Here we're taking log's of both sides, sales and price (a so-called log-log model):

$$ln(Sales) = \alpha + \beta_1ln(Price) + \beta_2Weekday + \epsilon$$

The coefficient on price in this model gives us the price elasticity.


Elasticity is the % change in sales for a 1% change in price. If our elasticity estimate is < -1 when we say it is ‘elastic’: a 1% increase in price leads to a less than 1% fall in sales. This means sales revenue (price * sales) increases when price falls. Conversely, if elasticity is -1 > e < 0 we say it is ‘inelastic’: a price fall leads to a fall in revenue.

Fit the data to the model

A simple single line of code fits a linear regression model in R. Here y is a vector of sales, p is a vector of corresponding prices and wkday is a binary variable indicating whether it's a weekday or not.

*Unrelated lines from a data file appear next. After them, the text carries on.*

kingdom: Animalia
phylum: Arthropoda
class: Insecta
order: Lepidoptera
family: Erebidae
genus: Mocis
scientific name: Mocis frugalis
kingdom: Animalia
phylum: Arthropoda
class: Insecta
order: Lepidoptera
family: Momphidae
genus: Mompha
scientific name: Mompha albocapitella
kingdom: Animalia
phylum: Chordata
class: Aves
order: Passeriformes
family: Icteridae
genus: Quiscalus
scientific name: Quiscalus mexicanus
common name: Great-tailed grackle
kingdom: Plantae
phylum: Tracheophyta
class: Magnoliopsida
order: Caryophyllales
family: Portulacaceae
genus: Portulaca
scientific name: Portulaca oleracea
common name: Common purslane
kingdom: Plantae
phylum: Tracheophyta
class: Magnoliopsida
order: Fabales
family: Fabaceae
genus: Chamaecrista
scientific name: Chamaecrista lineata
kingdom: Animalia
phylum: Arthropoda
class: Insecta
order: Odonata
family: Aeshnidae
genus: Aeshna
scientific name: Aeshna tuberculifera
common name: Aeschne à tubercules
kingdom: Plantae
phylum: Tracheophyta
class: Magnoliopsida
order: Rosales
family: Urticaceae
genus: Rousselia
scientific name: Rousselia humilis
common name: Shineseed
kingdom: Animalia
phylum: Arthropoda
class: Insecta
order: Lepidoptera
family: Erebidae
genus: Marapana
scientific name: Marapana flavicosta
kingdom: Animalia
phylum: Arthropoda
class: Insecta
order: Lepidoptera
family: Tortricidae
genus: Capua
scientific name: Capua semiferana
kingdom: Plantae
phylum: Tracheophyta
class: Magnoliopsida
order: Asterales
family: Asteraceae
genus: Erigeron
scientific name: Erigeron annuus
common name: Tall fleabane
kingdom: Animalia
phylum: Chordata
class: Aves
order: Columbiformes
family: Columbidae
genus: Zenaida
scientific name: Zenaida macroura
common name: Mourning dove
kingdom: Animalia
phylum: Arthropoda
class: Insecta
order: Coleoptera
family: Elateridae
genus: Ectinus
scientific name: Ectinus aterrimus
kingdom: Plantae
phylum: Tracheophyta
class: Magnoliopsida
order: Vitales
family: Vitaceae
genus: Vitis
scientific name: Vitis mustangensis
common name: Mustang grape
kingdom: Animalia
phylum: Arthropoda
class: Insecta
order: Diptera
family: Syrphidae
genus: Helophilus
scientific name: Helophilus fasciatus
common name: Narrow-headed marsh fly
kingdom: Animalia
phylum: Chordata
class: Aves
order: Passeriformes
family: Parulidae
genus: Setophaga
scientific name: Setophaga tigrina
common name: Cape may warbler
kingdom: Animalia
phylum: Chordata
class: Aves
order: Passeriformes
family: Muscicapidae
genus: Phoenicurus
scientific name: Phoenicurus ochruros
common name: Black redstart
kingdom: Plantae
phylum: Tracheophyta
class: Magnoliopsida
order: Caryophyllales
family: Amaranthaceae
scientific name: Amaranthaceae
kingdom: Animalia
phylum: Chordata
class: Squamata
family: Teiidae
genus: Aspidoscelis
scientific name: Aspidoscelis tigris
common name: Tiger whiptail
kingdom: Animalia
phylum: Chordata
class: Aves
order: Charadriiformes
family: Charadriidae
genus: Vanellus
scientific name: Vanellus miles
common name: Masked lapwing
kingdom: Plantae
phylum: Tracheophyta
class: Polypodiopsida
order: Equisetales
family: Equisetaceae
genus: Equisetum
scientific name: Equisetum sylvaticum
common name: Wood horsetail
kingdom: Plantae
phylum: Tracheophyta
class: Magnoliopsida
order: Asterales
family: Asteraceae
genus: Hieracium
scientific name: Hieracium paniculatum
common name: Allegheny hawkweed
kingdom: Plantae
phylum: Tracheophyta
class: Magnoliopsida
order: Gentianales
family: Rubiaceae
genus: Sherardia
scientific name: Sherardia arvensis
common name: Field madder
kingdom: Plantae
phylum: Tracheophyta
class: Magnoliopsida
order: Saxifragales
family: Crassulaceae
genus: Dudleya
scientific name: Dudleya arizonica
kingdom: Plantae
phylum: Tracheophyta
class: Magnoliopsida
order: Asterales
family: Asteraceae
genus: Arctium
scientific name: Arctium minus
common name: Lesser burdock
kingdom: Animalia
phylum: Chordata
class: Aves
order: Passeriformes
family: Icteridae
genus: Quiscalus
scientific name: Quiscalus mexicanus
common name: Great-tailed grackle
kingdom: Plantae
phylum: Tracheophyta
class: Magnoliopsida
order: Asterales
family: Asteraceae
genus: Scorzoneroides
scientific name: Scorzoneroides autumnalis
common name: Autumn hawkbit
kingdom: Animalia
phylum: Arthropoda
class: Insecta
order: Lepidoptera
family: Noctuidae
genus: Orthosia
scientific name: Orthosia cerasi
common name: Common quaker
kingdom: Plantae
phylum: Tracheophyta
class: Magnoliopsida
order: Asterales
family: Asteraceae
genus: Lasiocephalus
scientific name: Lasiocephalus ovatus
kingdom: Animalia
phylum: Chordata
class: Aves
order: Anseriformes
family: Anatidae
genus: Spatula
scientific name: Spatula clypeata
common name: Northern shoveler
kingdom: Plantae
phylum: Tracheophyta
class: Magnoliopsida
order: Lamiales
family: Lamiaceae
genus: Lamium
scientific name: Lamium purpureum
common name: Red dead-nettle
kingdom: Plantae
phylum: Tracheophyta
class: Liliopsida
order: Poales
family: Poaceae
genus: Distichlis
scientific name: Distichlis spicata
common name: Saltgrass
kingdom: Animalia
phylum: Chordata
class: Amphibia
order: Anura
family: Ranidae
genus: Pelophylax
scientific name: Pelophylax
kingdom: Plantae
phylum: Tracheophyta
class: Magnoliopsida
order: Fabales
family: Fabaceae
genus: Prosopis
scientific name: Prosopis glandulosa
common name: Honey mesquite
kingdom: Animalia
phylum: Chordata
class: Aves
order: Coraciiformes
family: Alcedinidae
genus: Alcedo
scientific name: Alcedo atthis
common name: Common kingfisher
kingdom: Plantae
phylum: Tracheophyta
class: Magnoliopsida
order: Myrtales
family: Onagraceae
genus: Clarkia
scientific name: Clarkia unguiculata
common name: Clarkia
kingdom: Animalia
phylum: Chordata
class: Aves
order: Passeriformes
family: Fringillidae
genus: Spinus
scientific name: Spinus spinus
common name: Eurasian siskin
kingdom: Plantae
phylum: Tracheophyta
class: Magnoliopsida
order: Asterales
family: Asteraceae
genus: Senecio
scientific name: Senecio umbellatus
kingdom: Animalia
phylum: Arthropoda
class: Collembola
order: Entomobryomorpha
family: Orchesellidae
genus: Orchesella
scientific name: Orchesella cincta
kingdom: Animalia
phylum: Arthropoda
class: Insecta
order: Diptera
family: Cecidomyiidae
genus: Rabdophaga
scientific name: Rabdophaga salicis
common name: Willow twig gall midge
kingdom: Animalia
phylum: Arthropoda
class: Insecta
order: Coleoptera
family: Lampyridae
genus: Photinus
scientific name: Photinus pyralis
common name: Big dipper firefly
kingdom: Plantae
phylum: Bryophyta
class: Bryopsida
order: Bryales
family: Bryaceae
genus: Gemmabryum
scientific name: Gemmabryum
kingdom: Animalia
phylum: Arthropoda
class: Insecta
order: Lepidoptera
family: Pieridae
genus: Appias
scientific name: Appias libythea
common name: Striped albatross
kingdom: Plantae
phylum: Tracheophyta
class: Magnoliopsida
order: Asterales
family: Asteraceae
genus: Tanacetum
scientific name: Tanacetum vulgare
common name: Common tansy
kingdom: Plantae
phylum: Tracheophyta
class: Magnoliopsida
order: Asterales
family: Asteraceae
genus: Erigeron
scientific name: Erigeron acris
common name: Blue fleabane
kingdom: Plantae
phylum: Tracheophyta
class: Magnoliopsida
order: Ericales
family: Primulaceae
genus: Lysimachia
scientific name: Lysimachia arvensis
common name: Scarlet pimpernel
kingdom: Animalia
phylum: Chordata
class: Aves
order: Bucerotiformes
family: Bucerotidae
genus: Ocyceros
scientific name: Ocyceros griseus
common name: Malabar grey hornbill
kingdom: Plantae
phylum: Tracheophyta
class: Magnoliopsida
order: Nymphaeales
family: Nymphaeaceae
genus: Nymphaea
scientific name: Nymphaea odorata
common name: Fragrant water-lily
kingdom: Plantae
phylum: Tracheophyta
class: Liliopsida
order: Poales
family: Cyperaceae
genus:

lm1 <- lm(log(y) ~ log(p) + wkday)

Giving the model output:

Screen Shot 2018-07-24 at 13.15.22.png

We can see the log price variable has a coefficient of -1.2. What does this mean? This means that a 1% increase in the price level leads to a 1.2% fall in sales. This means price is elastic: revenue will increase if we drop price. Of course, as we drop price and sales increase, costs increase, so the profit maximising price is not zero.


Plotting a Demand Curve

We can use our model to plot a demand curve: that is, predicted sales at different prices, controlling for other confounding factors (in this case, day of the week).